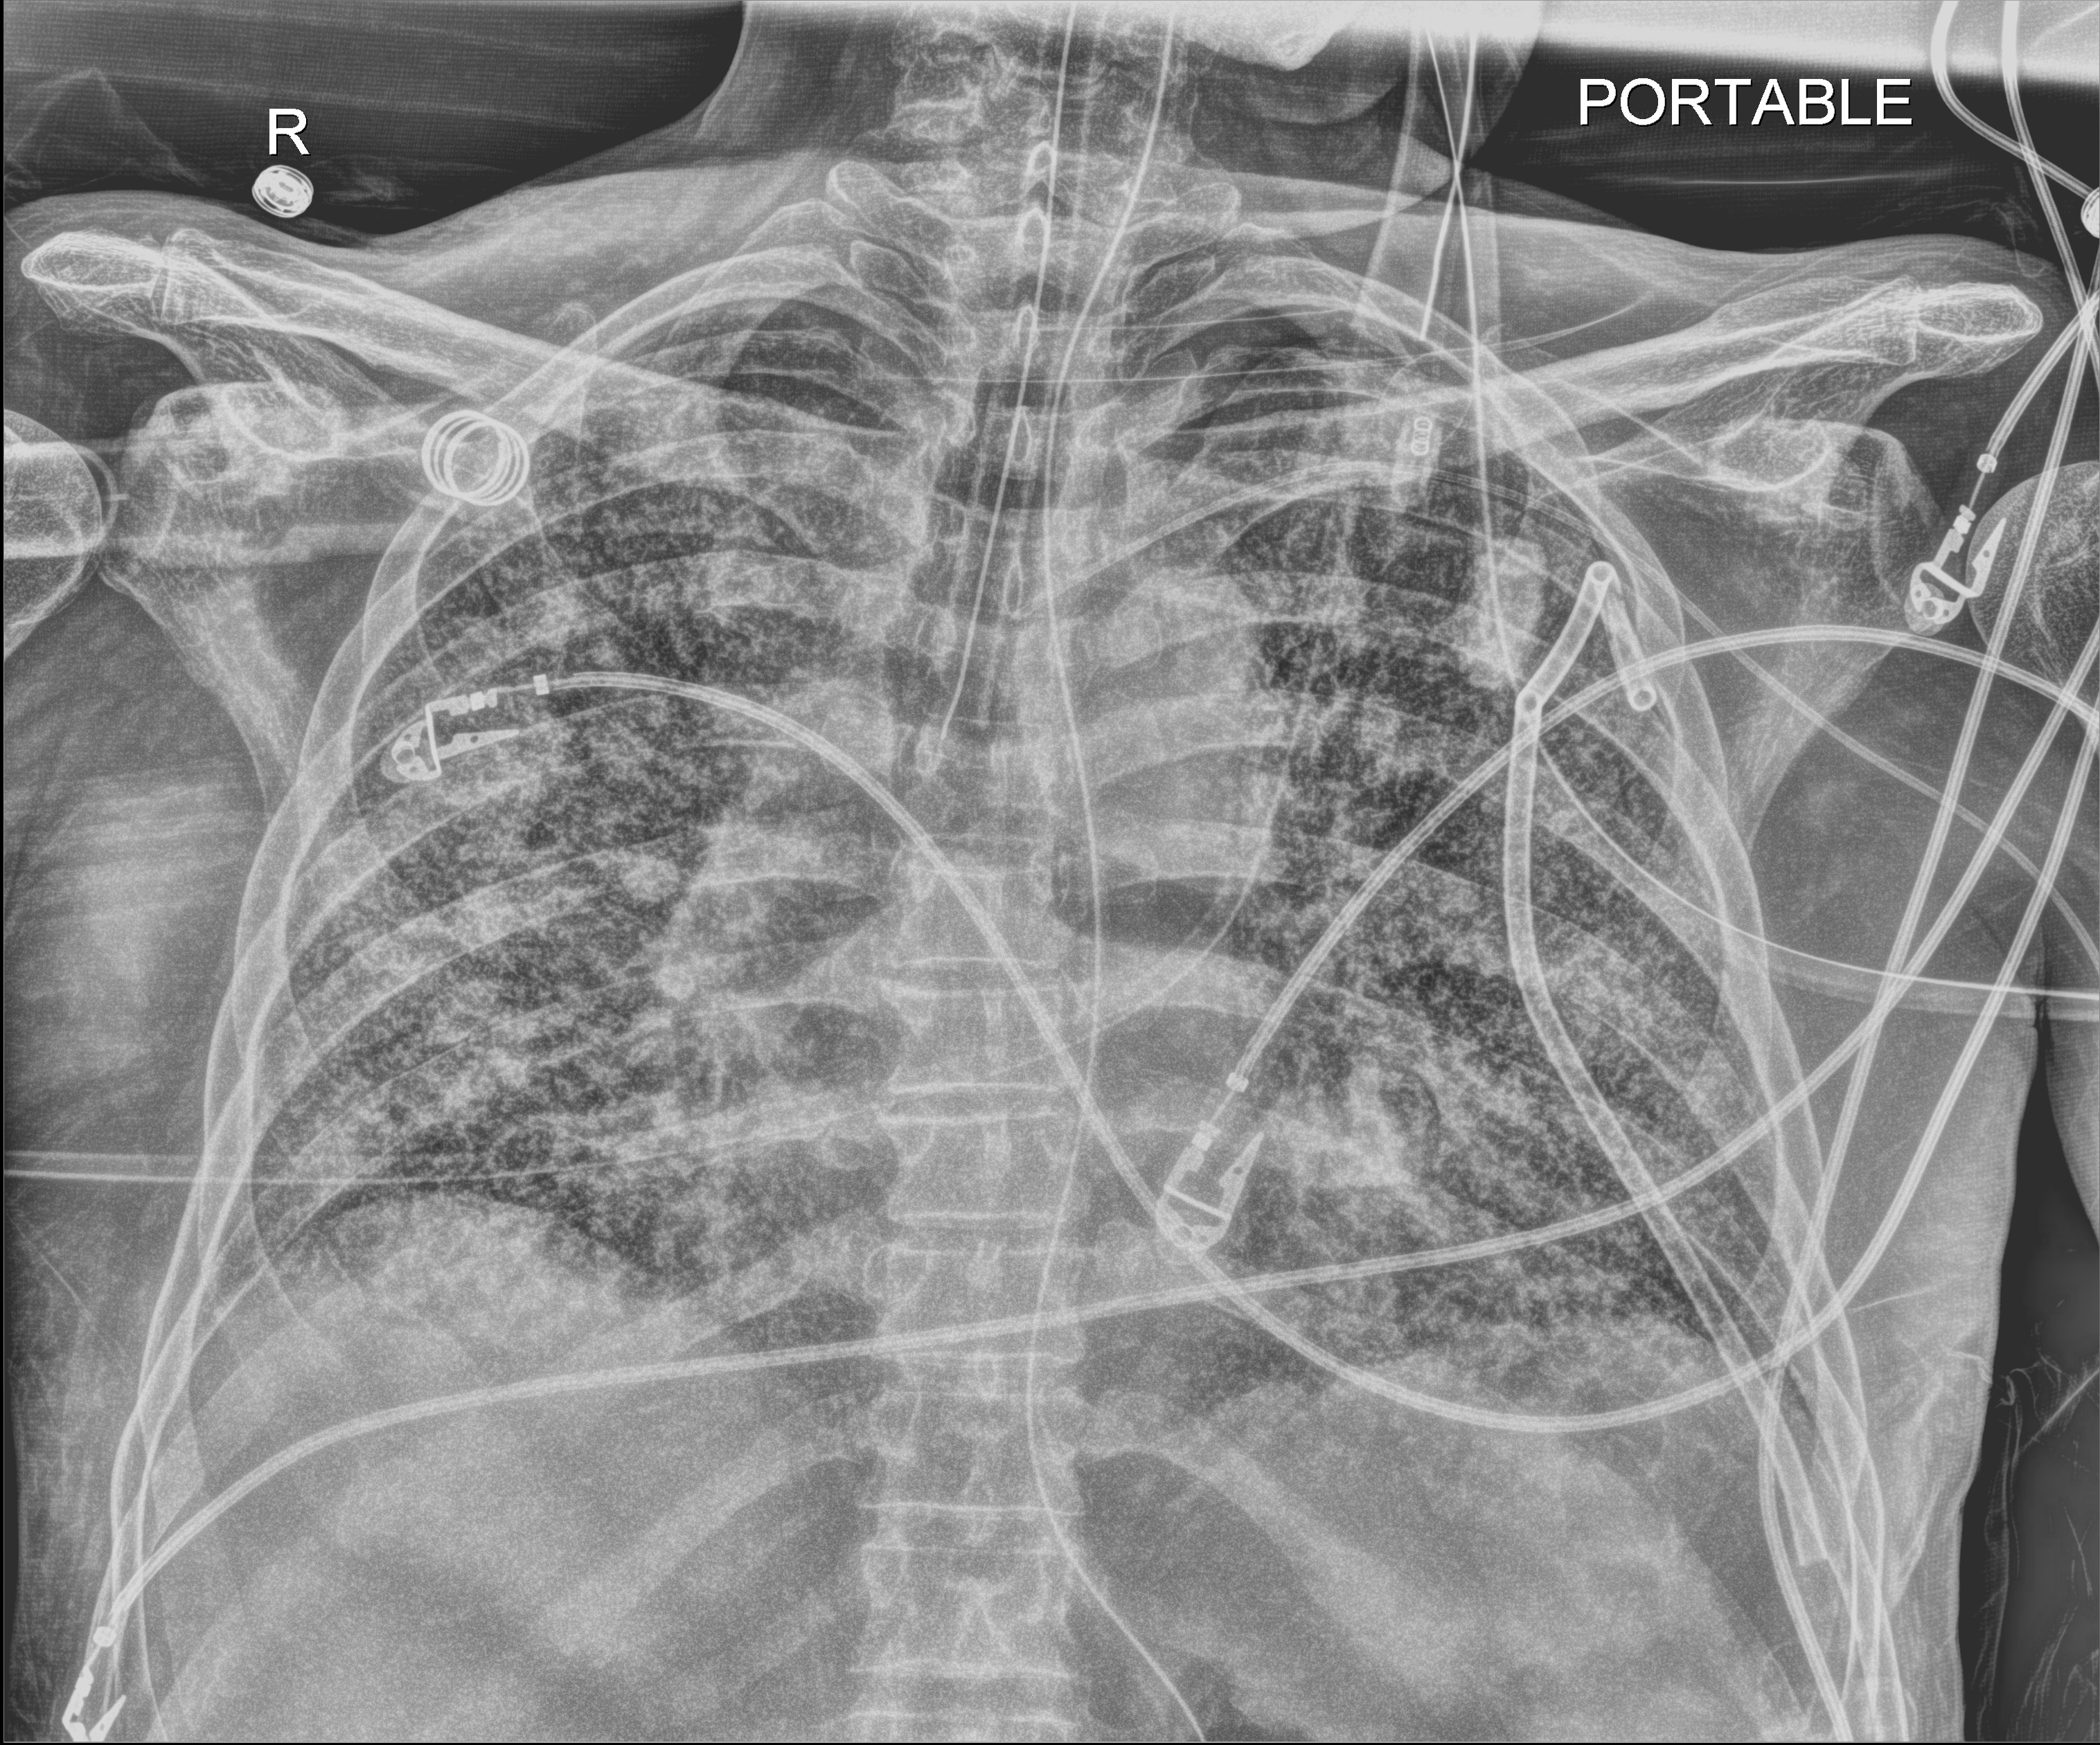
Chest radiograph (digital radiography); anteroposterior (AP) projection. Male patient hospitalised with COVID-19, age 60–74 years.
Admission-level facts for this patient (not findings on this image; timing relative to this image not recorded):
- length of hospital stay: 54 days
- mechanically ventilated during this hospital stay: yes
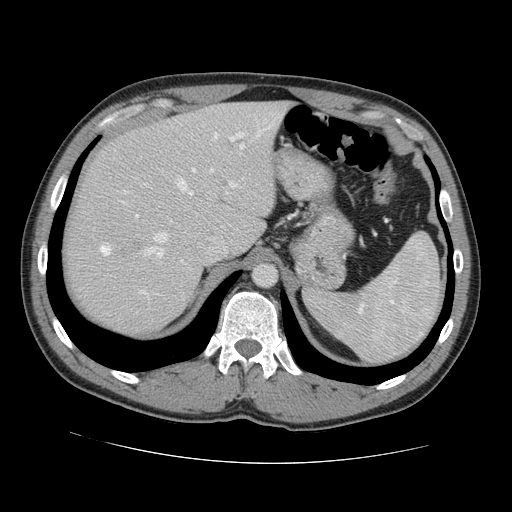
Contrast-enhanced abdominal CT, one axial slice. Slice 100 of 131 in the series (ordered by position). 120 kVp. Intravenous contrast given. Soft-tissue window (W 400 / L 40 HU). 512 × 512 image matrix. Case-level facts recorded for this patient, not image findings: patient: male, age 55 years at operation; diagnosis: colorectal cancer liver metastases, imaged before liver resection; multiple liver metastases: yes; largest metastasis: 2.9 cm; disease in both lobes: yes.
Outlined on this slice (outlined manually by an expert reader):
- hepatic veins: bounding box (x1, y1, x2, y2) in pixels: (146, 136, 243, 257)
- liver: (65, 102, 286, 334)
- planned liver remnant (the part of the liver to remain after resection): (97, 102, 286, 252)
- portal vein (with intrahepatic branches): (192, 132, 245, 188)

** TASK OBJECTIVE **
Each line from the one with "Outlined on this" through the end of the entries above is to be returned word for word. Nothing else belongs in the answer.

** RESPONSE TO THIS TASK **
Outlined on this slice (outlined manually by an expert reader):
- hepatic veins: bounding box (x1, y1, x2, y2) in pixels: (146, 136, 243, 257)
- liver: (65, 102, 286, 334)
- planned liver remnant (the part of the liver to remain after resection): (97, 102, 286, 252)
- portal vein (with intrahepatic branches): (192, 132, 245, 188)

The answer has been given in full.